### GOAL
Reproduce the data below word for word, starting at the line that contains "class: Copepoda" and ending at the line that contains "scientific name: Protium divaricatum", with both of those lines included.

::: DATA TO PROCESS :::

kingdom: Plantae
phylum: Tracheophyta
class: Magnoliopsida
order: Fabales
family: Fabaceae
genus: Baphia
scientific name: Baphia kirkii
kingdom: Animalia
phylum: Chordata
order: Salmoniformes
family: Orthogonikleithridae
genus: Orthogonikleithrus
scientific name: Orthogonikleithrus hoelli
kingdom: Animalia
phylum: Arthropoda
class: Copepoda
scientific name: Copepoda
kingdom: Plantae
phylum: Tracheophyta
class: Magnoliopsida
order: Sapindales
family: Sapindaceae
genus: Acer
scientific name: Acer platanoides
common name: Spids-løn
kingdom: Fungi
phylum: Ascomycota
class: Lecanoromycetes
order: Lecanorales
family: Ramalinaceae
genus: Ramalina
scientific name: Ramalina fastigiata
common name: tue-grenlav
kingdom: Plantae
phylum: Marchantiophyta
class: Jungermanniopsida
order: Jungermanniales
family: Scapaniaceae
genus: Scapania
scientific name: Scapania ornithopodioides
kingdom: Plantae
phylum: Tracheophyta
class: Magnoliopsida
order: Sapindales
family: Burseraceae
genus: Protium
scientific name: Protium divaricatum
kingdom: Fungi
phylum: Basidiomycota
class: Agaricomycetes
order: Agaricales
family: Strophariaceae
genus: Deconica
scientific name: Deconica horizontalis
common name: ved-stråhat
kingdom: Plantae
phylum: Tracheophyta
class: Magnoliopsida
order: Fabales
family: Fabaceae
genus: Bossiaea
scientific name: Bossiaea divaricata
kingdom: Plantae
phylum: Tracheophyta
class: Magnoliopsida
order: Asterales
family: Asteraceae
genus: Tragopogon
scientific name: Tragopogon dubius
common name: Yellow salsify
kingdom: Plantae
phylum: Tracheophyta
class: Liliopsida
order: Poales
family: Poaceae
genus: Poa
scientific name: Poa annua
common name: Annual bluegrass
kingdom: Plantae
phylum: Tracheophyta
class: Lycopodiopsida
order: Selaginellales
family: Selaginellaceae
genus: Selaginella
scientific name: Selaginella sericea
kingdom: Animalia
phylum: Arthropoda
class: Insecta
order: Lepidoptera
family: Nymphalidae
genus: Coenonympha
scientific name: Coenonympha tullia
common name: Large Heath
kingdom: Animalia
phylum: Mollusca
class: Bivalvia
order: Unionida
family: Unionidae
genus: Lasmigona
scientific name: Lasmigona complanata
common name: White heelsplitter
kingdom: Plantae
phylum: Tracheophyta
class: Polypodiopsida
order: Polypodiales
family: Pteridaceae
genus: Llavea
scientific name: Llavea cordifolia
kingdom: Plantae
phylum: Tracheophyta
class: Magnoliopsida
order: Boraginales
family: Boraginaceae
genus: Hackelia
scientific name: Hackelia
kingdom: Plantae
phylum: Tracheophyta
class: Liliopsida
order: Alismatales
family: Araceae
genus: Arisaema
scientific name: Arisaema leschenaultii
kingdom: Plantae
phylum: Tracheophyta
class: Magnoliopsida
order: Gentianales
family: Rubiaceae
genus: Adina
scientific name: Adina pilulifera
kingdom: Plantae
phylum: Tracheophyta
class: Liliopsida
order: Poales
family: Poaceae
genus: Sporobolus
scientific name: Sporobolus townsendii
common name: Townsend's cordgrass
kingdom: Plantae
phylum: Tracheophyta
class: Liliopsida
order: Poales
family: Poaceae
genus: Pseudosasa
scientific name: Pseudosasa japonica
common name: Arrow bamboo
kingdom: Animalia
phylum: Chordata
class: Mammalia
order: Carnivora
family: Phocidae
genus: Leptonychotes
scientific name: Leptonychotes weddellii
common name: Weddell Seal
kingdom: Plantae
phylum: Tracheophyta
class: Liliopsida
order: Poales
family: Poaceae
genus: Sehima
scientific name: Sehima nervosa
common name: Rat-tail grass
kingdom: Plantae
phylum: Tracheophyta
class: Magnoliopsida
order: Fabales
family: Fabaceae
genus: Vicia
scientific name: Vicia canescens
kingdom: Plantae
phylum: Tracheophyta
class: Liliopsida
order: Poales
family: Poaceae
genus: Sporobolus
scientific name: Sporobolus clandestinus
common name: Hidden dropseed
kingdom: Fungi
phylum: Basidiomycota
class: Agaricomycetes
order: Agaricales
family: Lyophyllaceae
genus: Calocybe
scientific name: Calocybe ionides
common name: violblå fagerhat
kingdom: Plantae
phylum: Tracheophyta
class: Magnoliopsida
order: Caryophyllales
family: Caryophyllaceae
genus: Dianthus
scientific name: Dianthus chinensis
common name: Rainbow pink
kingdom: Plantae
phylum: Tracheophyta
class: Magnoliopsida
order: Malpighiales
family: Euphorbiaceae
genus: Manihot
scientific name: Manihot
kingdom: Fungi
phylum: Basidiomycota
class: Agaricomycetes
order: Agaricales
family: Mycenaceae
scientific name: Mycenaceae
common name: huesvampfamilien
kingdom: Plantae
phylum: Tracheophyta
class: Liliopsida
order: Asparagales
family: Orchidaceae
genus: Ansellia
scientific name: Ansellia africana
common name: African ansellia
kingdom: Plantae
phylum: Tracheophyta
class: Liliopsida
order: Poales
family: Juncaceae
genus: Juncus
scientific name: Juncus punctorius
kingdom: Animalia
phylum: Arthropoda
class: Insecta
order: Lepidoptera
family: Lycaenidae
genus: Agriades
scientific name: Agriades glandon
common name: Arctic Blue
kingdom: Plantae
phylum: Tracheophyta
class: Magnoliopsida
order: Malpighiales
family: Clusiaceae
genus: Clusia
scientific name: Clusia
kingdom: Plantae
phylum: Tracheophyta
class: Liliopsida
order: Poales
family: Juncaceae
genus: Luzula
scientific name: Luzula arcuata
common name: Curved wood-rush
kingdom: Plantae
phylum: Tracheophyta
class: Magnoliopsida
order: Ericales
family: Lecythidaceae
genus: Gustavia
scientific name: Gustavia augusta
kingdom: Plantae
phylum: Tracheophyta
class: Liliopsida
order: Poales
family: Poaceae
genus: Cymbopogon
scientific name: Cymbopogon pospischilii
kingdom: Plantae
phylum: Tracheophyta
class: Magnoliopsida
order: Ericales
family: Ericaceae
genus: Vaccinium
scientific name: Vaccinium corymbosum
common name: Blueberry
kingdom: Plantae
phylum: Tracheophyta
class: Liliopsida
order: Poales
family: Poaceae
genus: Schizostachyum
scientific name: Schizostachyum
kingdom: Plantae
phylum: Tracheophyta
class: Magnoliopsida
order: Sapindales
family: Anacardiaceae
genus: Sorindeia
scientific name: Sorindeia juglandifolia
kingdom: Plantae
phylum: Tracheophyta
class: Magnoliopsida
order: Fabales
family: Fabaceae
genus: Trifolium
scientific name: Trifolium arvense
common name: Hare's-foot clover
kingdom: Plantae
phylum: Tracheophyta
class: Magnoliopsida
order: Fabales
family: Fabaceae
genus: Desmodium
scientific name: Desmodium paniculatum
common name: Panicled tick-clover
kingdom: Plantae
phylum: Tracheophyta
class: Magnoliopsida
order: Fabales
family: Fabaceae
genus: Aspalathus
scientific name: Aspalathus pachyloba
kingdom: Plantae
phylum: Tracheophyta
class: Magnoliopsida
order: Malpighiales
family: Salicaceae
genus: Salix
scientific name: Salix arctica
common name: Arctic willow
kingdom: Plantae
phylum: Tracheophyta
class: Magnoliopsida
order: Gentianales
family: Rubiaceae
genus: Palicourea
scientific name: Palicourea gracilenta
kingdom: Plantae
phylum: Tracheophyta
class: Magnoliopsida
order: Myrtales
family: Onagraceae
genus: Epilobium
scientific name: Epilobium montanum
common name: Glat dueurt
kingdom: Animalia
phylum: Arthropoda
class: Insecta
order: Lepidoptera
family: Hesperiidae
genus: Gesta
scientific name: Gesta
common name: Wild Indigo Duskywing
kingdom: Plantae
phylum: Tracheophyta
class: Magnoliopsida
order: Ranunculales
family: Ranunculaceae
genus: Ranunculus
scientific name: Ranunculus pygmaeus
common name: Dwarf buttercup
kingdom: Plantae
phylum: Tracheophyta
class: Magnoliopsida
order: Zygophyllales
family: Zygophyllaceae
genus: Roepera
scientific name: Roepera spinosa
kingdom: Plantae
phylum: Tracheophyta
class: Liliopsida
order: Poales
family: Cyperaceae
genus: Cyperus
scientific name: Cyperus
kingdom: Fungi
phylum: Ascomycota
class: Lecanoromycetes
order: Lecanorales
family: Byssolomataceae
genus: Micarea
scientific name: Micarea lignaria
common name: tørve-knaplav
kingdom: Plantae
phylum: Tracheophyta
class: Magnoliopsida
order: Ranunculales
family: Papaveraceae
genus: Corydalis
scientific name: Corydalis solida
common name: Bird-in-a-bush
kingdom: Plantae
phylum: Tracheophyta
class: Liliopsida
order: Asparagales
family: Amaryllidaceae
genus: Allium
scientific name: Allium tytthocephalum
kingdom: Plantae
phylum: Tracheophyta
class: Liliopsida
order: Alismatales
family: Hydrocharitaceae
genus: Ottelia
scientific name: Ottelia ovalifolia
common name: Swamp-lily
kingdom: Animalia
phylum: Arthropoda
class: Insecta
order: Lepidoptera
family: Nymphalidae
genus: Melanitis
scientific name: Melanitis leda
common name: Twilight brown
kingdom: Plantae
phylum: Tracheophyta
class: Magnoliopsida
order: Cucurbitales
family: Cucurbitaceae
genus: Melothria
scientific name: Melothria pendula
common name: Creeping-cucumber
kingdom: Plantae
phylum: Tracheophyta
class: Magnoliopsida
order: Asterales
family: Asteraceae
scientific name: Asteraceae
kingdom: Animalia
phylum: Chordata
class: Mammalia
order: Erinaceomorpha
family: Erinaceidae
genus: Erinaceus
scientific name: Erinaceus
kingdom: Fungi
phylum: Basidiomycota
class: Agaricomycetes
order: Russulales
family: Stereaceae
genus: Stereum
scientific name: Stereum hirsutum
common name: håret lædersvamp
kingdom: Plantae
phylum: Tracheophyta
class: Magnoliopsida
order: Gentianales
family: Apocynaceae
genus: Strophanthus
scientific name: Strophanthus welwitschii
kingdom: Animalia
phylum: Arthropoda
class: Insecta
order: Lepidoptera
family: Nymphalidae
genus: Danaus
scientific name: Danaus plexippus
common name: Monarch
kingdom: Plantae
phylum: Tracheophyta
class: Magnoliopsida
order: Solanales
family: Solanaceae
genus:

:::

### WORKED ANSWER
class: Copepoda
scientific name: Copepoda
kingdom: Plantae
phylum: Tracheophyta
class: Magnoliopsida
order: Sapindales
family: Sapindaceae
genus: Acer
scientific name: Acer platanoides
common name: Spids-løn
kingdom: Fungi
phylum: Ascomycota
class: Lecanoromycetes
order: Lecanorales
family: Ramalinaceae
genus: Ramalina
scientific name: Ramalina fastigiata
common name: tue-grenlav
kingdom: Plantae
phylum: Marchantiophyta
class: Jungermanniopsida
order: Jungermanniales
family: Scapaniaceae
genus: Scapania
scientific name: Scapania ornithopodioides
kingdom: Plantae
phylum: Tracheophyta
class: Magnoliopsida
order: Sapindales
family: Burseraceae
genus: Protium
scientific name: Protium divaricatum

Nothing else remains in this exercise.